In the appeal to readers, Bauerlein and Jeffery talked candidly about the choice they faced — retract the article or face a legal battle against an opponent with money to burn. Ultimately, they said, the mission of the then-36-year-old magazine required that they stand their ground so that readers would trust the magazine as “someone [who] will stand up and go after the truth.”
The appeal brought in $350,000 and gave the magazine confidence in its new relationship with donors. The message, says then-publisher Steve Katz, moved the organization away from transactional language “to a more strategic discussion that treated donors as if they were really in the room and adults having a really meaningful conversation.”
Later the magazine embedded an appeal for monthly donors in a case study of the high price of investigative journalism. Bauerlein and Jeffery told supporters that it cost $350,000 to produce an award-winning, 35,000-word exposé of chaos and violence at a corporate-run prison, along with complementary stories and a half-dozen videos. Digital ads brought in a few thousand dollars to pay for that, and support from foundations added more, they wrote. But without reader contributions — 70 percent of all Mother Jones revenue at the time — the story would never have been written.
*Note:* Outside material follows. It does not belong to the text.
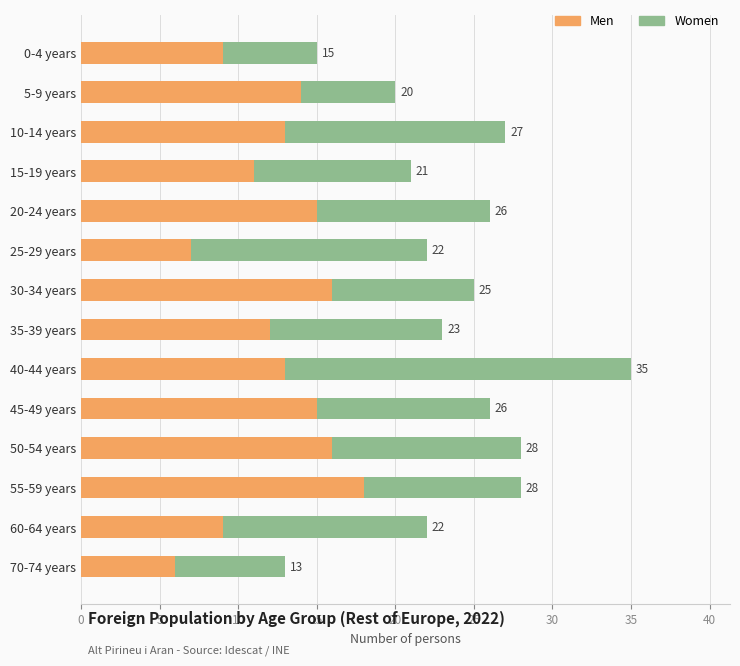

List the series in order of their peak value, lowest first.

Men, Women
“Reliable, monthly contributions represent our best shot — and, we believe, your best shot — at ensuring a stable foundation for the watchdog reporting our democracy desperately needs. If you join in, you’ll be part of a big experiment that others can emulate. … So let’s see if we can do this thing.”
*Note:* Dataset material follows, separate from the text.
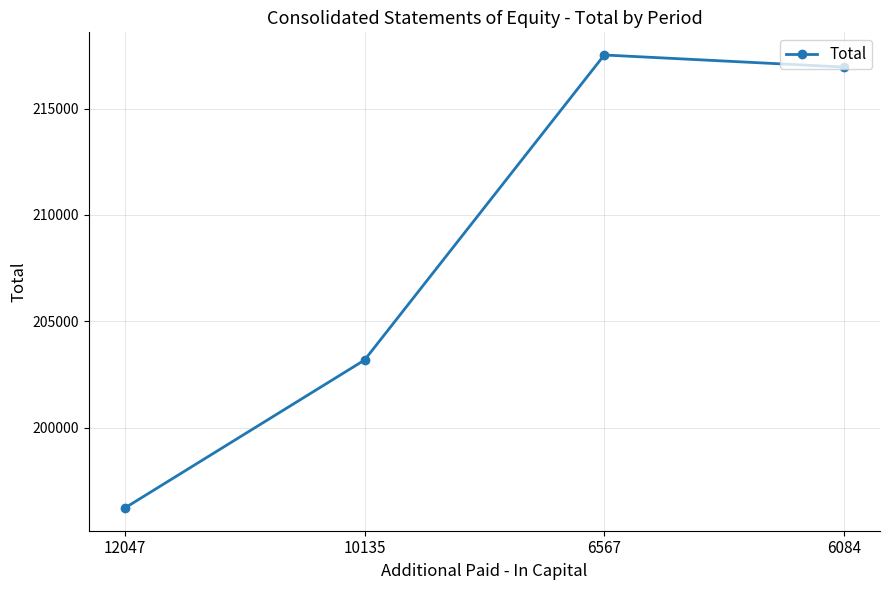

What is the value of the 4th point from the left?

216949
Within a year, the number of monthly contributors had jumped more than 160 percent, with online revenue from those donors climbing from $321,000 to $702,000.
Lifting Up Competitors
This spring, the magazine shifted donor communications in another small but symbolic way. With help from Justice Funders, which supports philanthropy focused on social justice, the magazine discarded its form gift-acknowledgment letter — a “Mother Jones-centric” message that “regurgitated the mission statement,” according to Cathy Asmus, then the magazine’s membership initiatives manager. Instead, Katz penned a lengthy note expressing gratitude but also inviting donors to “take a look” at four journalism outlets led by people of color and serving communities of color: Futuro Media Group, Sahan Journal, YR Media and MLK50: Justice Through Journalism.
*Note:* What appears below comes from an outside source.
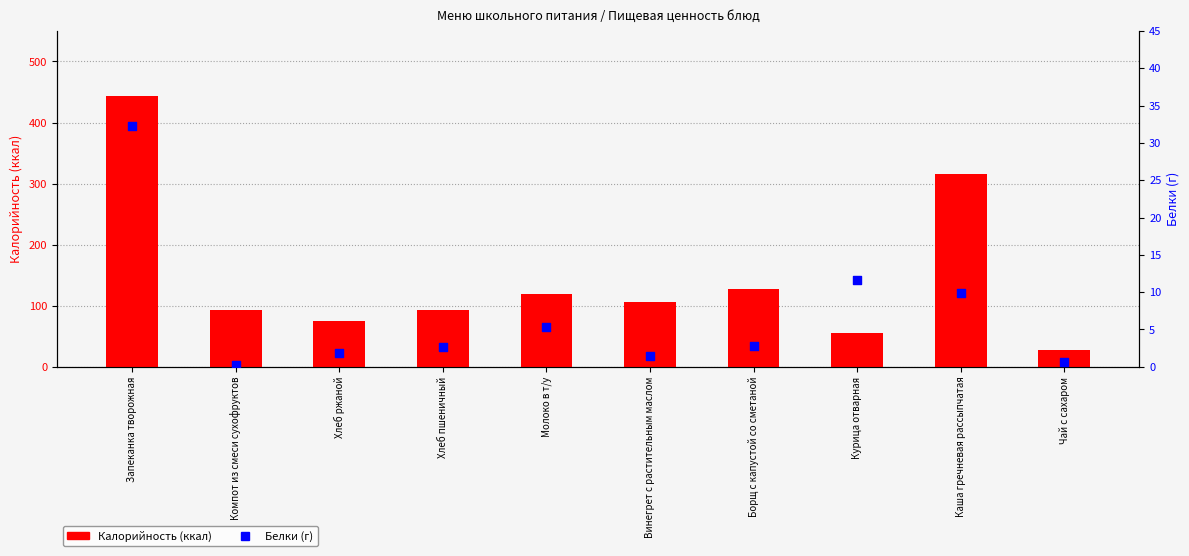

At which category is the sum across all series the highest?

Запеканка творожная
Before the appeal, Katz had approached the four organizations. “I wanted to make sure we were not taking advantage of anybody and not overpromising,” he says.
To donors, he said: “Their work, like ours, is built upon passionate commitment to their communities and readers, the willingness to risk everything to get at the truth, and authentic editorial independence and transparency,” he said. We all, he added, are “part of a common movement.”
The letter didn’t generate a flood of donations to Mother Jones or the four organizations. But donors clicked through to explore the other news outlets, and some wrote to Mother Jones thanking the magazine and saying they were going to donate to the groups.
Others wrote that the effort confirmed that Mother Jones shared their values. A few recommended other groups to highlight in future letters. Says Asmus: “I hope that they felt included and that they could contribute to us in ways beyond dollars and cents — that they were helping us and helping our brain trust.”